I know people whose parents are dying, who are looking back at the legacies of their mothers, and even among those glass-ceiling breaking Boomers, some feel like they put their lives on hold to have children and then never picked them back up. Having a daughter has allowed me to see myself through that lens and I don’t want either of us to someday think of me as a woman who slunk back when she could have stepped up. It turns out that’s scarier than giving it a go and just not being the absolute best.
So I’m untangling all that and coming clean: I do not believe it’s better to never try than it is to try and fail. I do think people have the capacity to make small but meaningful changes and that there’s nothing worth scoffing at when they do.

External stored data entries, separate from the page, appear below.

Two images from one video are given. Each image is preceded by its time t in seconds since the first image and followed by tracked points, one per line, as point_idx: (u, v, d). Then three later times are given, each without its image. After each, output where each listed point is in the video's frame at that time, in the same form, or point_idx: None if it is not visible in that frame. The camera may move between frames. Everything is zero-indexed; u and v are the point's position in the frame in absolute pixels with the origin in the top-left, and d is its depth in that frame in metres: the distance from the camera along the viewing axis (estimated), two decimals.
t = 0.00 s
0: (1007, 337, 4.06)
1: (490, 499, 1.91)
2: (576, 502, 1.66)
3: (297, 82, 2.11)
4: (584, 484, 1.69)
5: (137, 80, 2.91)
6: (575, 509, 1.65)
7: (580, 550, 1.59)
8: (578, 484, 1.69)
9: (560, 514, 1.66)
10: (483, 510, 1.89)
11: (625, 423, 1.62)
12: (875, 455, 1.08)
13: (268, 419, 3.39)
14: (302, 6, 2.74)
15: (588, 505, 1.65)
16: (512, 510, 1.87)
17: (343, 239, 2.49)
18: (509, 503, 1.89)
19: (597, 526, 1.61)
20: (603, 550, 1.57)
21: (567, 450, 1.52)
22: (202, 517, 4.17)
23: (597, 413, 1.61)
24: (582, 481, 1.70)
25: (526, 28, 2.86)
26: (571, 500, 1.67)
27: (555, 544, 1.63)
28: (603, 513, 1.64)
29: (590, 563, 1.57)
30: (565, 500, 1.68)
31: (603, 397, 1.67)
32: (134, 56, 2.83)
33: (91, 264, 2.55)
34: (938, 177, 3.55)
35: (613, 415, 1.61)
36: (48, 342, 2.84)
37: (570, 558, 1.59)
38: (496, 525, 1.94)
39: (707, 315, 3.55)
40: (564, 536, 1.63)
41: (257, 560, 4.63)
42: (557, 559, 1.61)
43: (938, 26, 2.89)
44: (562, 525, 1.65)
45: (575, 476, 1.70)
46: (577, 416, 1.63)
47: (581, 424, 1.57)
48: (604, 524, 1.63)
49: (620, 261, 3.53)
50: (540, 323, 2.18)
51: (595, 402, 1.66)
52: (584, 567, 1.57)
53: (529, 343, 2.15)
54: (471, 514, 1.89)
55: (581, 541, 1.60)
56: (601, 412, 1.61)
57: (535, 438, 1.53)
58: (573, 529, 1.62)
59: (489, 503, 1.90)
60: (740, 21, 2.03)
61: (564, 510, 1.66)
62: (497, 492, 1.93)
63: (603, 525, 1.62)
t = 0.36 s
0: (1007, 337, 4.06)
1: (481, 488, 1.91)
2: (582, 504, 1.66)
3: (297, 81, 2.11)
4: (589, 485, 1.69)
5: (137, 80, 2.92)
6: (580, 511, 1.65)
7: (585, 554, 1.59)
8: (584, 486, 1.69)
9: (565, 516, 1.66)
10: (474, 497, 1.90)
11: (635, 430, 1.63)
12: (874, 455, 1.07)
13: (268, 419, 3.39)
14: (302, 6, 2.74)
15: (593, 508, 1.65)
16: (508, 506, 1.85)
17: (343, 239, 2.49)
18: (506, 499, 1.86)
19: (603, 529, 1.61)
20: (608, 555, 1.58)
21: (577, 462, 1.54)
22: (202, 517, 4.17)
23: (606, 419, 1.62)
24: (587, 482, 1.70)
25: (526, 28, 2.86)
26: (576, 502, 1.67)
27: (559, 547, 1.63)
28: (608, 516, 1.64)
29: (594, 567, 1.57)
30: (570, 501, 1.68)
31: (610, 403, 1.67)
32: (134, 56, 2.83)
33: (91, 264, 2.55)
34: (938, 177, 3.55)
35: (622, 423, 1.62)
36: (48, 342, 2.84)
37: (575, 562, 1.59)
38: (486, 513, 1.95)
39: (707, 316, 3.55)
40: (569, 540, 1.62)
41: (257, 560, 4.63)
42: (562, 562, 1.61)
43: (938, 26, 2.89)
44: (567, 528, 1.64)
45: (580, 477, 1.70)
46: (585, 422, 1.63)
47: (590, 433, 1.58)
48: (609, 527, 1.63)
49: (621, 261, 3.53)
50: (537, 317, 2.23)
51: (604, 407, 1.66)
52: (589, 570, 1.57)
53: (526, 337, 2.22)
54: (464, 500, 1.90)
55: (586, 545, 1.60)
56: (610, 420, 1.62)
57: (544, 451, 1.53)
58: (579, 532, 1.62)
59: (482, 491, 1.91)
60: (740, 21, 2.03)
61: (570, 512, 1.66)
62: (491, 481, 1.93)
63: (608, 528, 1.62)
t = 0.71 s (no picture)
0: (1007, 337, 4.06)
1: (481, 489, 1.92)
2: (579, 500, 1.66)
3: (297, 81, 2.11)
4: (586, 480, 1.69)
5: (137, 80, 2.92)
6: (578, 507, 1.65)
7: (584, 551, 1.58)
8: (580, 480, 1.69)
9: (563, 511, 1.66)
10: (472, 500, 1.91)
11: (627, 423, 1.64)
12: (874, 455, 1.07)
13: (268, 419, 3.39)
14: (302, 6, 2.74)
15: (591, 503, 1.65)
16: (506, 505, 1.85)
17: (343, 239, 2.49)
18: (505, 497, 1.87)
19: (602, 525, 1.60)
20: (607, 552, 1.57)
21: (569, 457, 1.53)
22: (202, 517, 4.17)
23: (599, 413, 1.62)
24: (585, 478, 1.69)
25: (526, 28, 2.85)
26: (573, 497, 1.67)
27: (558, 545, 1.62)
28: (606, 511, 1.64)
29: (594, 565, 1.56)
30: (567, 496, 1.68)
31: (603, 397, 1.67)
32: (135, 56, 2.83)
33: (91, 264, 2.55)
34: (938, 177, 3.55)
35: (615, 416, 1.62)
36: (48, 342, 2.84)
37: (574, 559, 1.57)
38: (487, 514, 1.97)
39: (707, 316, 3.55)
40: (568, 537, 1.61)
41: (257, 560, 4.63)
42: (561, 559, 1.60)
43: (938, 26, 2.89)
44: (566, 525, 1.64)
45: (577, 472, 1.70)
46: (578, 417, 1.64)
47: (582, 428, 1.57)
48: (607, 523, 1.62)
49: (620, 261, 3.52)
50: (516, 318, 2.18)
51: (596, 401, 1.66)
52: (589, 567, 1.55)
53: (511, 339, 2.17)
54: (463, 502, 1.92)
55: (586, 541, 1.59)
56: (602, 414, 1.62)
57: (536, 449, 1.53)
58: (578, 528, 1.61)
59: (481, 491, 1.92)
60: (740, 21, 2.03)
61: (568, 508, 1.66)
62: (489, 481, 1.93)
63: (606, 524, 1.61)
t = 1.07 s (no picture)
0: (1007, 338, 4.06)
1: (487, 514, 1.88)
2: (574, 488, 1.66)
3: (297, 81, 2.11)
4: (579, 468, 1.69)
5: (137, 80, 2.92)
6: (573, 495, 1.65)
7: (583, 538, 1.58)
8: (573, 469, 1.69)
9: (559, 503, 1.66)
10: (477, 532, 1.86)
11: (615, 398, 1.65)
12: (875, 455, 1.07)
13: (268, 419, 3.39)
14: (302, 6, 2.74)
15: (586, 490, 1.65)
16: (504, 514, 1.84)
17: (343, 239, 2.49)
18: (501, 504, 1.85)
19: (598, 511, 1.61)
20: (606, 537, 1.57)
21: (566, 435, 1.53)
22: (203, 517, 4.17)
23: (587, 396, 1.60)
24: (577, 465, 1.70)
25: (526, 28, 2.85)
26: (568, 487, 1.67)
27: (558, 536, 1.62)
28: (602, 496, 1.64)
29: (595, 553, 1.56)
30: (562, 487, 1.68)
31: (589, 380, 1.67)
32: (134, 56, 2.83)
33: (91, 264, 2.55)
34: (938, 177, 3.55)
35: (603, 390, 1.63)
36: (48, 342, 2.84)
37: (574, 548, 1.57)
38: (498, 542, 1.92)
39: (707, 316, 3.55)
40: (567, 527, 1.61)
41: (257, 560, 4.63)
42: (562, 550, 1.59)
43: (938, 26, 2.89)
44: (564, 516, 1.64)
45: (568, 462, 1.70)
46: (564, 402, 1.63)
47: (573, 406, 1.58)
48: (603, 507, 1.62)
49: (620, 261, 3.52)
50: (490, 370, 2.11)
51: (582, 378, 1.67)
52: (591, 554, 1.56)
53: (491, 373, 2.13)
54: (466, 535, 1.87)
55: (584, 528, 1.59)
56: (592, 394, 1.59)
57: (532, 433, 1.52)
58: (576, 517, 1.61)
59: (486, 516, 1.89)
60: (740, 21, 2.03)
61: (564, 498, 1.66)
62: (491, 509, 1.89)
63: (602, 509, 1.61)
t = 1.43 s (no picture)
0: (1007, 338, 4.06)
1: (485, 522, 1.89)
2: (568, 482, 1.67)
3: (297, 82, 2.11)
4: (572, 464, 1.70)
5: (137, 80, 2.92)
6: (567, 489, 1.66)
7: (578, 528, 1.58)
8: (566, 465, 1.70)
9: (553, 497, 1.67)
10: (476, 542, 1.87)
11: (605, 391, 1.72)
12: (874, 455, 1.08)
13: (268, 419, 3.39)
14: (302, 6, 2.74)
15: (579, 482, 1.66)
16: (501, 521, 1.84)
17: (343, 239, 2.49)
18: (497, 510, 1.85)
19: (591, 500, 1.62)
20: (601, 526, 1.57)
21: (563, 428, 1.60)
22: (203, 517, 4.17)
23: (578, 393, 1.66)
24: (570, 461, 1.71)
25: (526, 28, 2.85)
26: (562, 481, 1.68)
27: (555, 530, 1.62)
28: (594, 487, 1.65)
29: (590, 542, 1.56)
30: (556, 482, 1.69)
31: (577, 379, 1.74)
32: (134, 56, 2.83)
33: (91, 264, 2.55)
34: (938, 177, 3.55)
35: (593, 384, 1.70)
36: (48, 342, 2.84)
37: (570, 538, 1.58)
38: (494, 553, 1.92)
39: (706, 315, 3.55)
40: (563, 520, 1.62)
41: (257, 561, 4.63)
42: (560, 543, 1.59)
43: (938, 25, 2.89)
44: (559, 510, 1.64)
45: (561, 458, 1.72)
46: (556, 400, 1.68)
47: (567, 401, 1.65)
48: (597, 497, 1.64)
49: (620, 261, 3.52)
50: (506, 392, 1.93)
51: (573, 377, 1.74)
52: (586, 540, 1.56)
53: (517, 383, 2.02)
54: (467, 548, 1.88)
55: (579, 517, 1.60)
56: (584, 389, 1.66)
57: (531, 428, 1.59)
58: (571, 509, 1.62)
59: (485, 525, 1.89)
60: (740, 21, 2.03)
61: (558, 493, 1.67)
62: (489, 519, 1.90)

I’d like to try it myself this year.
It’s only six days in, and I am already changing. So I’m looking for inspiration to keep it up. Today it came from, of all places, Twitter. The Astro Poets (a humorous astrology account written by poets, because why not?) gave me permission to unveil the believer I’ve been hiding: “Keep pretending you’re not that person, and they will overcome who you are…” It ends with, “2017 is a stream. Take a bath in cocoons.” I can laugh at how ridiculous this all is, or I can believe that I have ideas worth cozying up in protective silk, and then I can roll around with them until they’re ready to fly.
If you’re like the old me, you might be rolling your eyes, thinking resolutions are a waste of time, only for self-indulgent woo-woos who read The Secret. But there’s a lot I want to do this year, and resolutions represent taking the space to do them. I want to make phone calls even if I haven’t ironed shirts yet.
So many of my peers are huddling together in the “well that was fucked,” mentality, looking back at 2016 as if it was a traumatic shock. But we’ll never get anywhere if we can't stop being upset about where we've been. And while old me was all “misery loves company,” this year, I want to be the kind of company that has no use for misery and instead gets to work. That means believing I can make resolutions and keep them. That could take some magic, but anything’s possible this year — I’m resolving to believe that. Maybe I’ll even watch Star Trek Wars.